In discussions about “replacing steel with plastic,” one concept that is often overlooked but crucial is this: material performance shouldn’t be judged by absolute values alone.

When we talk about replacing steel with plastic, we’re not really comparing “which is stronger or harder,” but rather — under the same weight, which material can carry more load and maintain higher stiffness.

This is exactly the significance of specific strength and specific stiffness.

01 Why Can't We Compare Strength Directly?

Steel often has a strength of 400–1000 MPa, while common engineering plastics only reach a few tens to around 100–200 MPa.
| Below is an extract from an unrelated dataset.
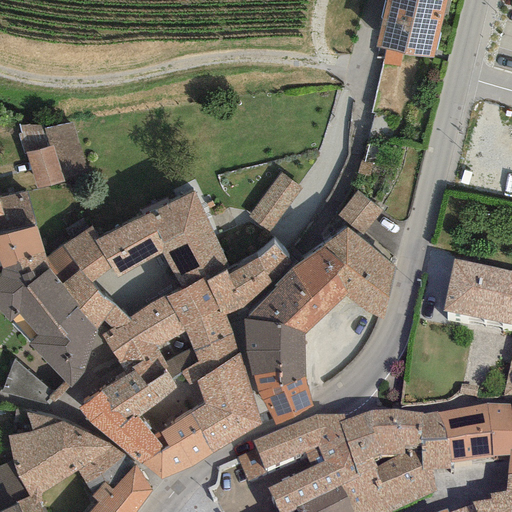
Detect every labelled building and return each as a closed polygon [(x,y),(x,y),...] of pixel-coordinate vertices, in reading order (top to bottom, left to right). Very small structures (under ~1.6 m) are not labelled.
[(458,0),(394,0),(386,38),(447,51),(458,0)] [(21,144),(25,143),(53,135),(76,129),(73,118),(18,119),(21,128),(17,129),(21,144)] [(0,129),(15,130),(15,121),(1,119),(0,129)] [(53,135),(63,172),(87,166),(76,129),(53,135)] [(53,135),(25,143),(36,180),(63,172),(53,135)] [(305,187),(284,170),(248,213),(270,231),(305,187)] [(39,220),(28,186),(7,192),(3,179),(0,180),(0,254),(5,273),(0,277),(0,294),(19,317),(28,309),(46,329),(37,336),(76,381),(89,370),(104,323),(69,273),(60,261),(54,239),(47,218),(39,220)] [(237,261),(205,185),(171,199),(168,195),(139,210),(143,217),(106,233),(96,221),(54,239),(60,261),(69,273),(87,260),(104,275),(120,266),(127,274),(168,251),(188,286),(237,261)] [(382,211),(362,191),(342,210),(350,219),(335,237),(304,260),(256,312),(262,364),(279,417),(322,402),(317,369),(293,377),(296,313),(313,326),(355,293),(387,315),(405,262),(367,231),(382,211)] [(278,275),(268,250),(237,261),(188,286),(137,315),(104,275),(87,260),(69,273),(104,323),(108,332),(127,369),(167,352),(163,341),(190,329),(187,317),(232,308),(253,297),(278,275)] [(511,281),(463,273),(455,325),(511,337),(511,382),(508,403),(511,402),(511,281)] [(187,317),(190,329),(203,358),(196,362),(202,379),(206,379),(213,401),(163,428),(173,440),(149,457),(168,471),(214,454),(264,420),(232,308),(187,317)] [(167,352),(127,369),(85,400),(104,420),(149,457),(173,440),(163,428),(147,409),(183,382),(167,352)] [(51,386),(14,354),(1,387),(46,398),(51,386)] [(64,409),(12,426),(32,485),(74,456),(87,477),(98,462),(108,469),(123,448),(64,409)] [(511,412),(490,412),(444,420),(452,473),(508,460),(508,478),(511,478),(511,412)] [(273,441),(221,472),(218,489),(207,493),(218,511),(394,511),(436,493),(430,472),(452,473),(444,420),(428,422),(390,420),(352,430),(351,424),(322,425),(273,441)] [(129,511),(155,476),(123,448),(108,469),(98,462),(87,477),(97,493),(81,511),(129,511)] [(511,511),(511,478),(508,478),(506,507),(476,511),(475,511),(511,511)] [(0,511),(27,511),(20,491),(0,499),(0,511)]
At first glance, they seem incomparable. But if we convert this to stress per unit weight, the picture changes completely.

Plastics have a density of only 1.0–1.5 g/cm³, whereas steel is as high as 7.8 g/cm³. In lightweight design, what really constrains the design isn’t whether the material can “hold up,” but whether the structure’s weight can be reduced.

With the same mass of material, plastics allow for more volume, which means:

A larger section moment of inertia (beneficial for stiffness)

A larger load-bearing area (beneficial for strength)

Therefore, discussions about replacing steel with plastic must start with specific strength (σ / ρ) and specific stiffness (E / ρ). Ignoring density is equivalent to ignoring lightweight design itself. When density is taken into account, even a PP product can achieve performance comparable to—or better than—titanium.